Collection entries
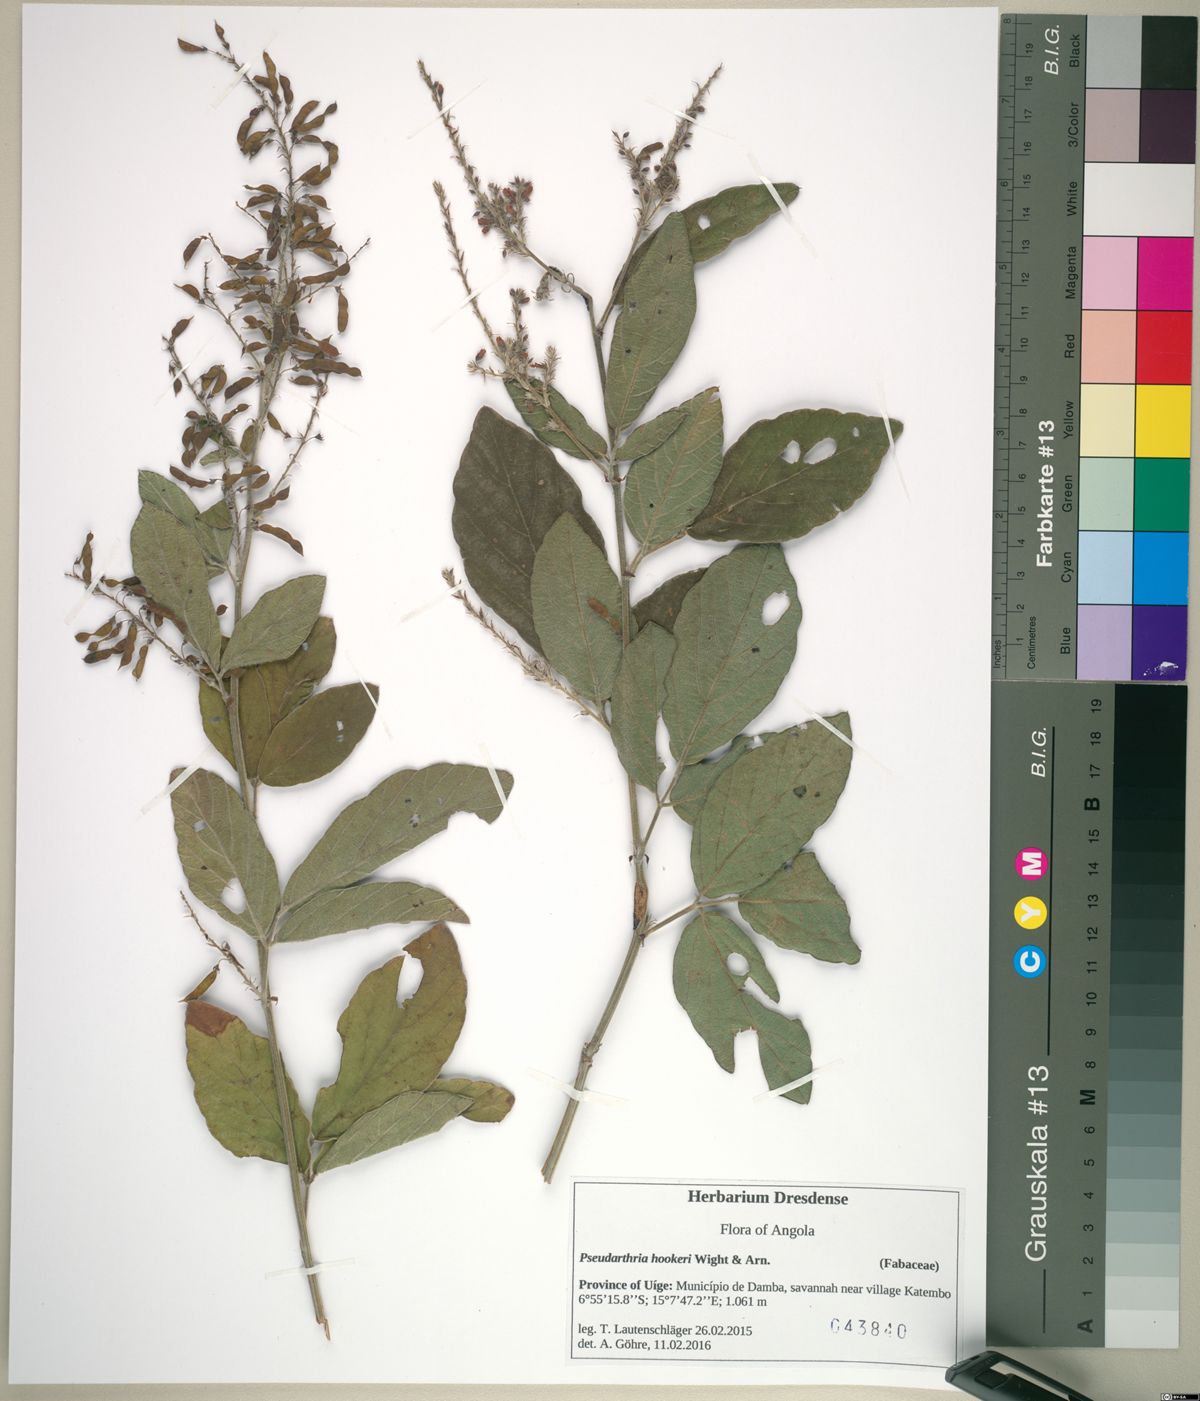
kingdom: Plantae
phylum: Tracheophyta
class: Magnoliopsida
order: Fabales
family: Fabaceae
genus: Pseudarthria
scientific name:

• _What to produce_: Convert the lines of all the entries above into a numbered list, leaving out blank lines and the pictures.

• _Written answer_:
1. kingdom: Plantae
2. phylum: Tracheophyta
3. class: Magnoliopsida
4. order: Fabales
5. family: Fabaceae
6. genus: Pseudarthria
7. scientific name:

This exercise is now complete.